Russian prosecutors searched Amnesty International's Moscow offices on Monday, the latest in a series of raids on advocacy groups that activists say is a new wave of state harassment.
Since returning to the Kremlin in May, President Vladimir Putin has signed laws to tighten controls on non-governmental organizations, requiring those with outside funding to register as "foreign agents."
The Kremlin says the legislation is needed to prevent groups spying for foreign governments, but raids by state authorities ranging from tax officials to fire inspectors are seen by Putin's critics as part of a campaign to stifle dissent.
"It's a sort of harassment," said Sergei Nikitin, Russia director of Amnesty International, a London-based human rights advocacy group. "This inspection was not planned."
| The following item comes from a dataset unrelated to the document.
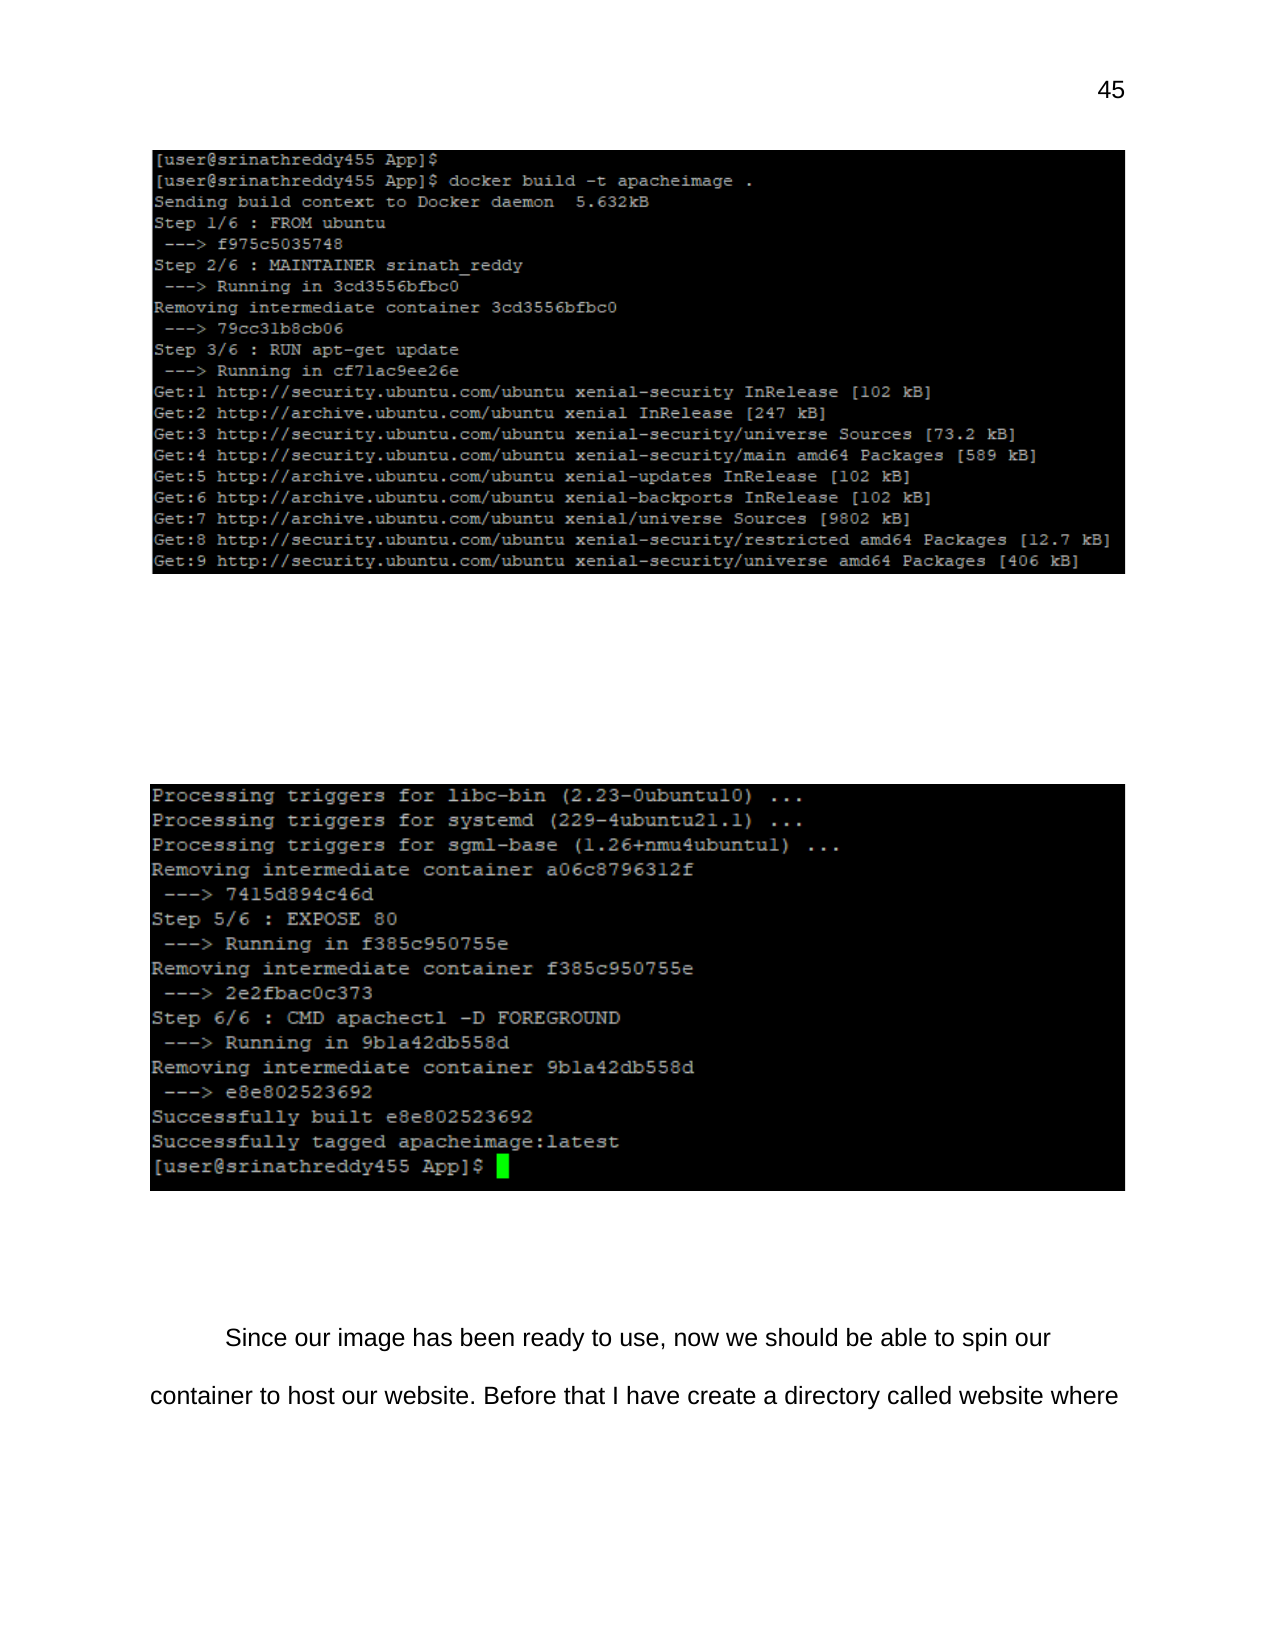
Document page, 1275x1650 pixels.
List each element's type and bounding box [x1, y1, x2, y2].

picture [150, 784, 1125, 1191]
picture [150, 150, 1125, 574]
text [150, 1323, 1125, 1410]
The prosecutor's office was not immediately available for comment and it was not clear why Amnesty's offices had been searched.
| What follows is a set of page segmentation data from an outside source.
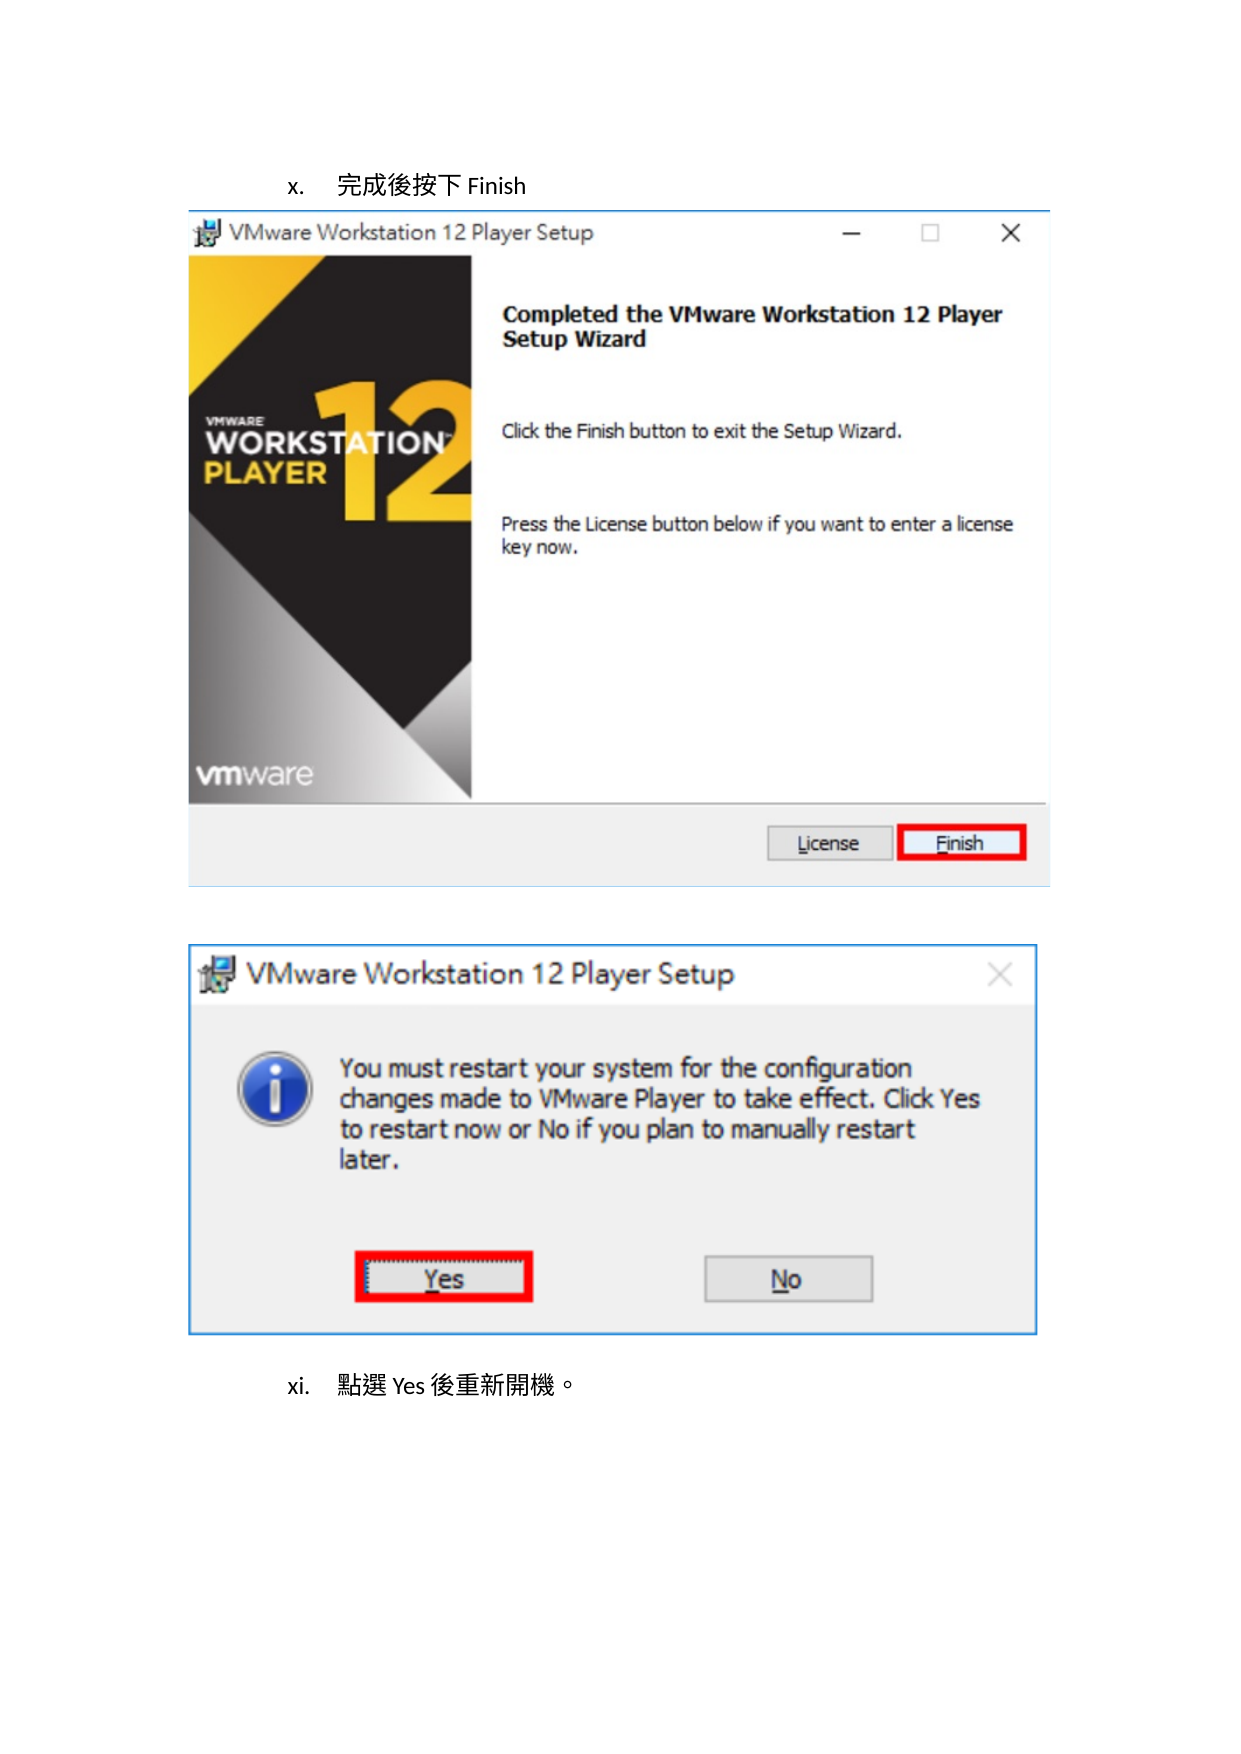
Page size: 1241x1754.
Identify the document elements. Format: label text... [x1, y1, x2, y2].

picture [187, 210, 1050, 886]
list 完成後按下Finish [287, 164, 1053, 202]
picture [187, 944, 1038, 1336]
list 點選Yes後重新開機。 [287, 202, 1053, 1402]
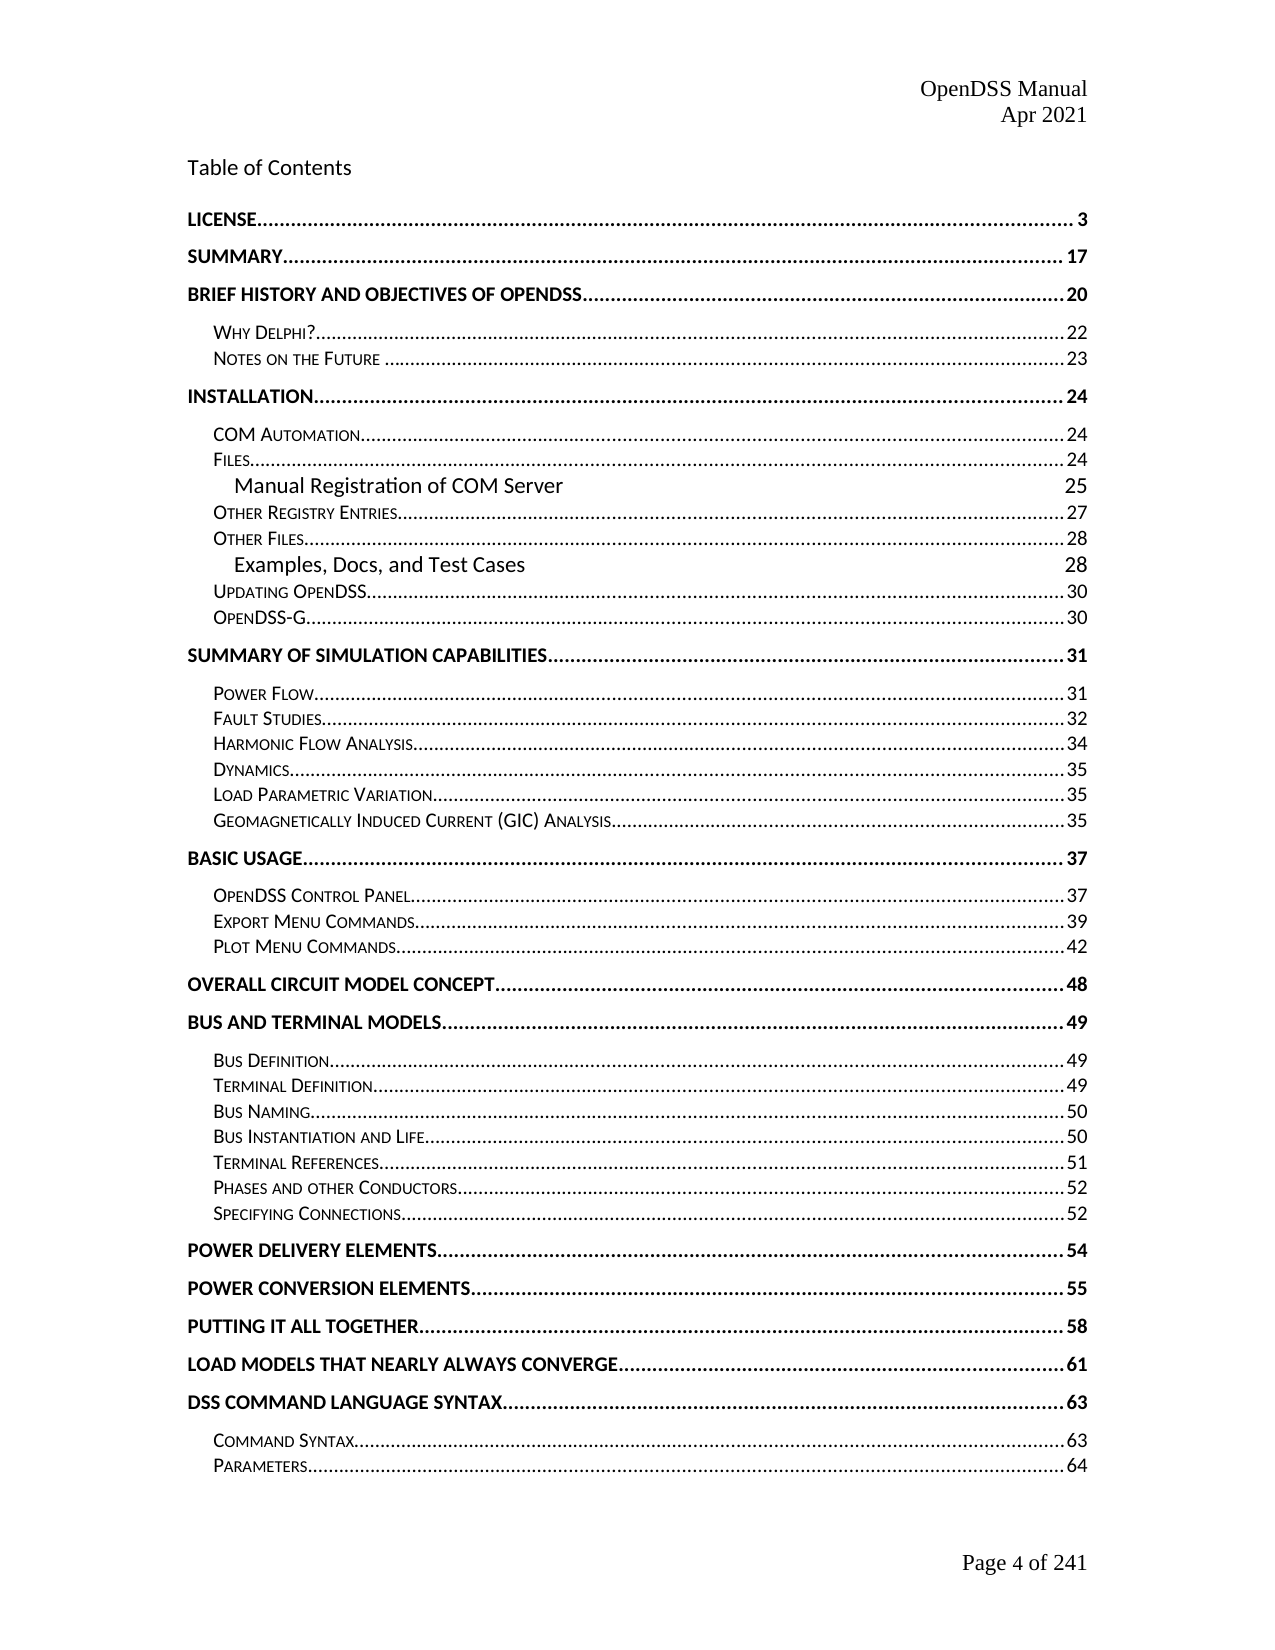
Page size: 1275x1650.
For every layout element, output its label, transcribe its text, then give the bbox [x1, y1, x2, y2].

The United States, the Council of Europe and Amnesty itself expressed alarm last week over the wave of searches including of Russian group Memorial, Russia's oldest rights group.
Amnesty on Friday said the searches "reinforce the menacing atmosphere for civil society" in Russia. The US embassy called them a cause for "great concern," and Europe's commissioner for human rights called for an immediate halt to the raids.
Putin has accused foreign governments, including the United States, of meddling in Russia's domestic politics.
Russia closed the US Agency for International Development's (USAID) operations earlier this year, saying it had tried to influence politics.